The six months came to an end and the investment rolled over for another six months (without interest) until finally Cytonn convened a meeting with investors to announce the company can no longer pay out both the interest and principal amount — the fund has to be restructured. In the period that I was enjoying the interest, I had managed to convince my chama to sink in KES 500,000 into Cytonn since it seemed a sound investment. Now, I had to explain the risk to everyone in the group… the chama never got to enjoy any interest.

Knives were sharpened and every investor baying for the blood of Cytonn’s top management. The analysts at Wazua finally had their big laugh. Vindicated by the declaration of insolvency of Cytonn’s high-yield products, the analysts poked every dumb person who trusted their hard-earned cash to Cytonn’s scheme. Chaos erupted, single mothers cried, social media went berserk, those who could afford a lawyer took to the law, and those who could not surrender to fate.

The Game

Did Cytonn do anything illegal? NO. The company managed to exploit a law in the CMA (Capital Markets Authority) Act that allowed them to source funding from the public without any oversight. By not having overt requests for funds i.e. through advertisements, Cytonn could target “high net worth individuals” (suckers) via platforms such as LinkedIn and present the offers.

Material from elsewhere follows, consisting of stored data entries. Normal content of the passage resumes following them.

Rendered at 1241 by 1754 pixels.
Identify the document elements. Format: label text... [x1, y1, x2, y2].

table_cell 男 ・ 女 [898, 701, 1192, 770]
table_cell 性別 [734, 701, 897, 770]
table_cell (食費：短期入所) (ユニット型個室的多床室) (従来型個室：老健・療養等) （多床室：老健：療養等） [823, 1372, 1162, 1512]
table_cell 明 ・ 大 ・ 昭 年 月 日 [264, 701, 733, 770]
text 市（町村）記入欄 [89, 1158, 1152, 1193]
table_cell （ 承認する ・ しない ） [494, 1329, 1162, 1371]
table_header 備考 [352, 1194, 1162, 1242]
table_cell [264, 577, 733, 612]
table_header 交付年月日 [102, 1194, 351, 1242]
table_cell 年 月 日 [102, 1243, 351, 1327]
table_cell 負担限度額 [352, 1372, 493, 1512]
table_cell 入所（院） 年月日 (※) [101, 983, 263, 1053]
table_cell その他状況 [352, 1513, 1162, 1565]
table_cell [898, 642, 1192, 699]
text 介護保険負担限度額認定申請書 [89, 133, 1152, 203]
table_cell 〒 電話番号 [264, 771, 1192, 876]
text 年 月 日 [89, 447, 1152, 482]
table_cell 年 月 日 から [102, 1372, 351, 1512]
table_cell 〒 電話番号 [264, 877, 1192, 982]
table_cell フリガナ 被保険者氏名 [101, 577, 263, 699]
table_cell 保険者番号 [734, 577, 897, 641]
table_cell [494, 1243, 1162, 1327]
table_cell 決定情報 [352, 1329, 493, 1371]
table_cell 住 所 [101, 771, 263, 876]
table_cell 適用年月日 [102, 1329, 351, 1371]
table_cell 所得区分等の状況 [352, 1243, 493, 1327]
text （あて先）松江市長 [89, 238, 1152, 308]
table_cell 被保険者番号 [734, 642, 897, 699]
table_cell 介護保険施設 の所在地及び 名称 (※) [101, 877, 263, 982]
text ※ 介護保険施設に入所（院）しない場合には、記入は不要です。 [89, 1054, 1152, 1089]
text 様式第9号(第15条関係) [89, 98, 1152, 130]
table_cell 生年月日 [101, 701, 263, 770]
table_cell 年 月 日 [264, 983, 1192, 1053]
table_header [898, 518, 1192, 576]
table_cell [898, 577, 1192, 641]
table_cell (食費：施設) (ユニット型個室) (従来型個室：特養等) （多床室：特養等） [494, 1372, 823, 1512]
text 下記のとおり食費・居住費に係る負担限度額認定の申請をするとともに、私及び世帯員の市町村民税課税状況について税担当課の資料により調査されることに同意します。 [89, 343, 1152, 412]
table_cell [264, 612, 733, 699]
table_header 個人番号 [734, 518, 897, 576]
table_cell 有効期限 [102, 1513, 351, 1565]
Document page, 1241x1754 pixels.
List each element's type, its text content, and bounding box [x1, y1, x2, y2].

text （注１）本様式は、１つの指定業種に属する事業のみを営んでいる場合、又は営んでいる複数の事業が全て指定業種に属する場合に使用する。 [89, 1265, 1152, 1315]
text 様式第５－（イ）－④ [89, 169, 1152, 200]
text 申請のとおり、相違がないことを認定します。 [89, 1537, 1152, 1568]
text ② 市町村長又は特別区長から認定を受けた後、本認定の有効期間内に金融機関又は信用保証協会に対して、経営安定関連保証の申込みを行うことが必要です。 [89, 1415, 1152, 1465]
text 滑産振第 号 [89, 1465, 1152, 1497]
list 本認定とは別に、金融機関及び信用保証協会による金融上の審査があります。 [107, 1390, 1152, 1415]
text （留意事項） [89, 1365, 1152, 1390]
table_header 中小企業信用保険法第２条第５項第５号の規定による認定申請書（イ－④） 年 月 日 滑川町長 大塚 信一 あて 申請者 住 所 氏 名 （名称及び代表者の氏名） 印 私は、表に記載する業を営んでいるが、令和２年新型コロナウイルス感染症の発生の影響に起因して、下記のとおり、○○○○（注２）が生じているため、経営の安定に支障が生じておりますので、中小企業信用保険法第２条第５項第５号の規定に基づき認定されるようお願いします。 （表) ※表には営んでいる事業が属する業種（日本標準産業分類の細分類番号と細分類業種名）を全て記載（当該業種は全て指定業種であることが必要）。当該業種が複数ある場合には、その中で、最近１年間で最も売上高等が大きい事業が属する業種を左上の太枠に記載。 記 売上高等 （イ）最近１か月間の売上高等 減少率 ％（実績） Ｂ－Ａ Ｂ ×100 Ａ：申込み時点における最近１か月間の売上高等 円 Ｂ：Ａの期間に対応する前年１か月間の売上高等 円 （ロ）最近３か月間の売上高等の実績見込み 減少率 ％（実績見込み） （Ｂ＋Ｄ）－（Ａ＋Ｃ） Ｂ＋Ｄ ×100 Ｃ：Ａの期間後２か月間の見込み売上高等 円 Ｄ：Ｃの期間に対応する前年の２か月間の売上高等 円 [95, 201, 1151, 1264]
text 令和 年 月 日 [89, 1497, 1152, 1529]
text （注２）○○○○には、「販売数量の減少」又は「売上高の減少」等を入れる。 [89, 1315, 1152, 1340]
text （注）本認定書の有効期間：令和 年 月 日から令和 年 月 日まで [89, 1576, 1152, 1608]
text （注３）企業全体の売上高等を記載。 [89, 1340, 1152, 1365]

Apparently, all capital sourced by the public MUST be subject to CMAS regulation. This includes the central bank when it advertises for bills and bonds. The solicitation of CBK is subject to scrutiny by CMA. However, in Cytonn’s case, the law allowed for non-scrutiny.

Lessons

  1. Time manipulates risk: If I were to go for a short-term offer with Cytonn (6 months to 1 year), I would have recovered the principal. Whatever is safe today is risky tomorrow.
  2. You are at the bottom: There is a tier of debtors. Just like you have ordinary shares and preferential shares in shareholding. There are preferred lenders and ordinary lenders. In this case, the preferred lenders get paid first in the situation of a liquidation.
  3. There is always a fool in a transaction: in the asymmetry of information, one party involved in a transaction has more information than the other party. When there is a hidden information imbalance in a transaction, the party with less knowledge incurs more risk.

One of the questions I ought to ask about Cytonn is the liquidity ratio of the company. This is a measure of a company’s ability to pay short-term loans. Banks are mandated to maintain a capital adequacy ratio to allow for servicing withdrawals. Since Cytonns CPN product was not regulated by CMA there was no need to maintain a liquidity ratio.

On 23rd January 2023, the High Court ordered the liquidation of Cytonn’s high-yield product. Under a fire sale, it is estimated the investors would only be able to recover 14% of the principal. In addition, the liquidation process would take about 6 years.

It turns out the folks at Cytonn know a lot about finance jargon and very much less about risk. They funded long-term projects with short-term capital. Time manipulates risk!